Dataset revision number

Hello,
I couldn’t find a way to retrieve the revision number of a given dataset without having to download any bit of it.
With the download, I know of dataset["train"].info.version.
Without the download, I couldn’t figure it out so far.
I tried using the HfApi via the api.dataset_info(dataset_name) but it doesn’t do it.
Nor does api.list_datasets(dataset_name).
Any pointer on how to get there folks please ?

I know List all available revision? is about the same and has no answer from dec 2023.

Answered here: List all available revision? - #4 by nielsr

Thank you very much @nielsr for your kind answering.
The link you’re pointing to gives repo branch names (which seems to fit the requirement of @borgr in the post you linked).
I’m myself looking for revision number of the datasets (like v1.12.43, as returned by the “offline/once_downloaded” dataset["train"].info.version python command).
Do you know of a way to achieve this ?

Will ping @Wauplin here

1 Like

I’m myself looking for revision number of the datasets (like v1.12.43, as returned by the “offline/once_downloaded” dataset["train"].info.version python command).

This information is not Hub-specific but dataset-specific AFAIK.
@lhoestq @albertvillanova would you have a solution for that?

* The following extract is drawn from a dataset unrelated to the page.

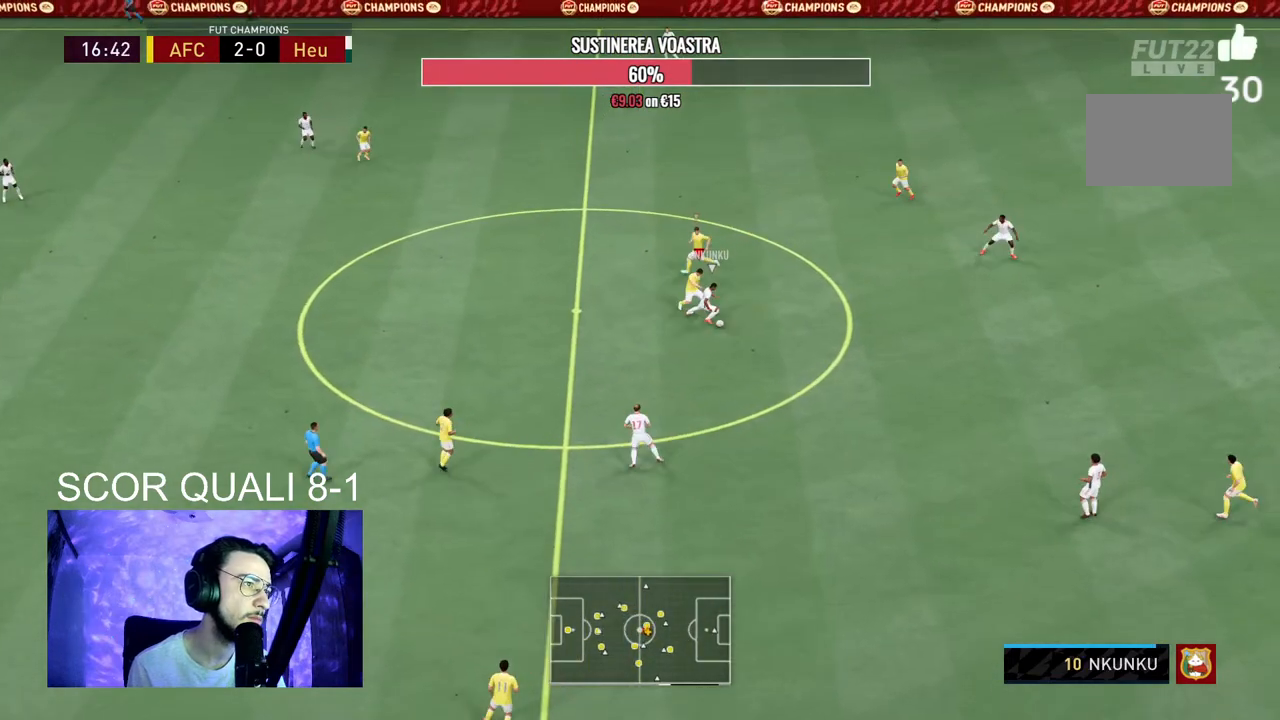
{"buttons": ["L2", "R2"], "left_stick": "down-left", "right_stick": "center", "events": [[200, "left_stick", "down-right"], [333, "R2", "down"], [333, "left_stick", "down-left"], [433, "L2", "down"]]}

You can use datasets.get_dataset_config_info:

  • To get the DatasetInfo of the default (or single) configuration:
In [1]: from datasets import get_dataset_config_info
In [2]: dataset_info = get_dataset_config_info("kilt_wikipedia")
In [3]: dataset_info.version
Out[3]: 1.0.0
  • To get the DatasetInfo for a particular config:
In [1]: from datasets import get_dataset_config_info
In [2]: dataset_info = get_dataset_config_info("wikimedia/wikipedia", "20231101.ca")
In [3]: dataset_info.version
Out[3]: 0.0.0

Please note that most no-script data-only datasets do not explicitly set a specific “version” number and will return 0.0.0 (the default one).

1 Like

Merci beaucoup Albert.
Many valuable info here.
That’s what I was hoping existed.
I will put it all to good use.

Thank you all very much for your persistence in helping a dude out.
Much grateful.
Rock on !

This topic was automatically closed 12 hours after the last reply. New replies are no longer allowed.